[Rendered images with source text]
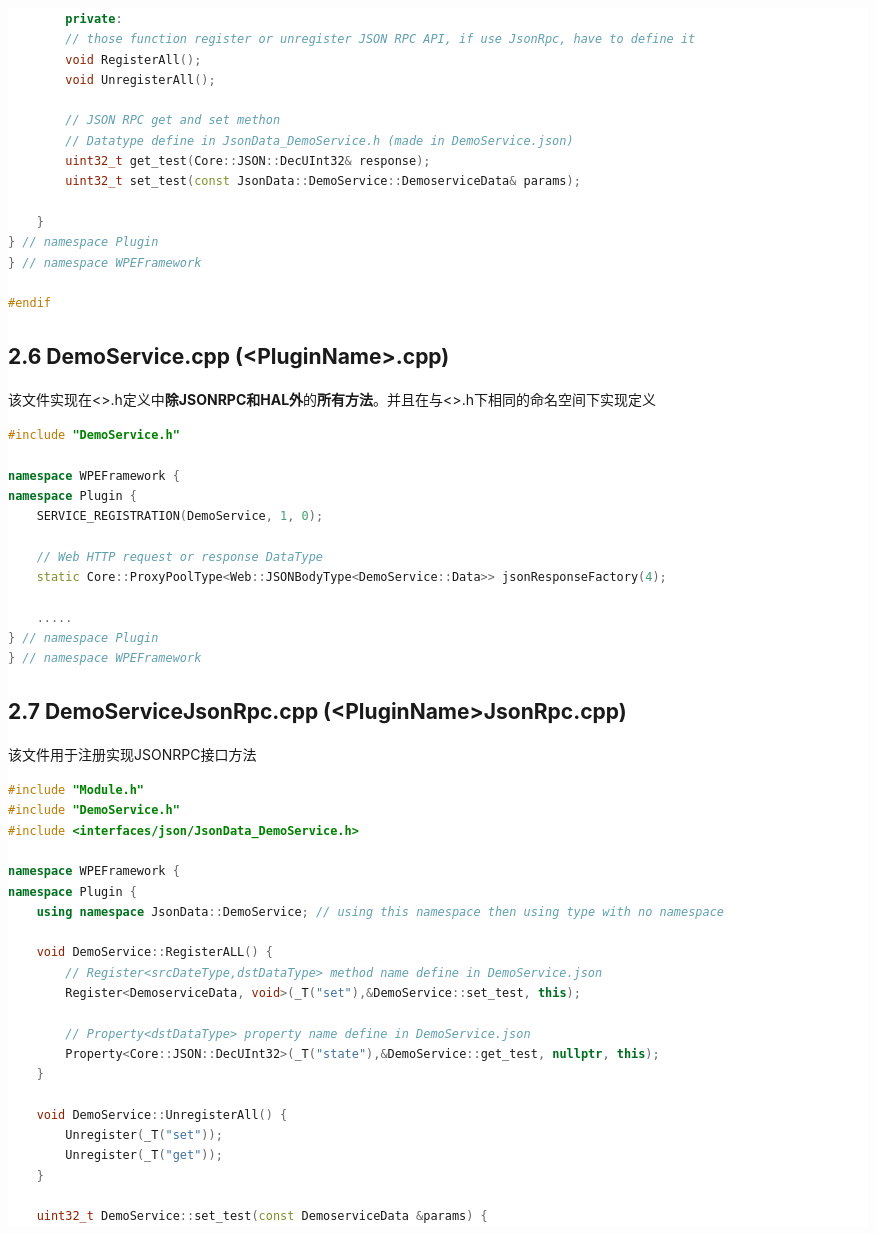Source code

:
 ```cpp
        private:
        // those function register or unregister JSON RPC API, if use JsonRpc, have to define it
        void RegisterAll();
        void UnregisterAll();

        // JSON RPC get and set methon
        // Datatype define in JsonData_DemoService.h (made in DemoService.json)
        uint32_t get_test(Core::JSON::DecUInt32& response);
        uint32_t set_test(const JsonData::DemoService::DemoserviceData& params);
        
    }
} // namespace Plugin
} // namespace WPEFramework

#endif
```

## 2.6 DemoService.cpp (\<PluginName\>.cpp)

该文件实现在<>.h定义中**除JSONRPC和HAL外**的**所有方法**。并且在与<>.h下相同的命名空间下实现定义

```cpp
#include "DemoService.h"

namespace WPEFramework {
namespace Plugin {
    SERVICE_REGISTRATION(DemoService, 1, 0);

    // Web HTTP request or response DataType
    static Core::ProxyPoolType<Web::JSONBodyType<DemoService::Data>> jsonResponseFactory(4);

    .....
} // namespace Plugin
} // namespace WPEFramework
```

## 2.7 DemoServiceJsonRpc.cpp (\<PluginName>JsonRpc.cpp)

该文件用于注册实现JSONRPC接口方法

```c++
#include "Module.h"
#include "DemoService.h"
#include <interfaces/json/JsonData_DemoService.h>

namespace WPEFramework {
namespace Plugin {
    using namespace JsonData::DemoService; // using this namespace then using type with no namespace
    
    void DemoService::RegisterALL() {
        // Register<srcDateType,dstDataType> method name define in DemoService.json 
        Register<DemoserviceData, void>(_T("set"),&DemoService::set_test, this);
        
        // Property<dstDataType> property name define in DemoService.json
        Property<Core::JSON::DecUInt32>(_T("state"),&DemoService::get_test, nullptr, this);
    }
    
    void DemoService::UnregisterAll() {
        Unregister(_T("set"));
        Unregister(_T("get"));
    }
    
    uint32_t DemoService::set_test(const DemoserviceData &params) {
```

**PROBLEM**
The answer must consist solely of the number of lines in the entries that contain the word "DemoserviceData".

**SOLUTION TO THIS PROBLEM**
3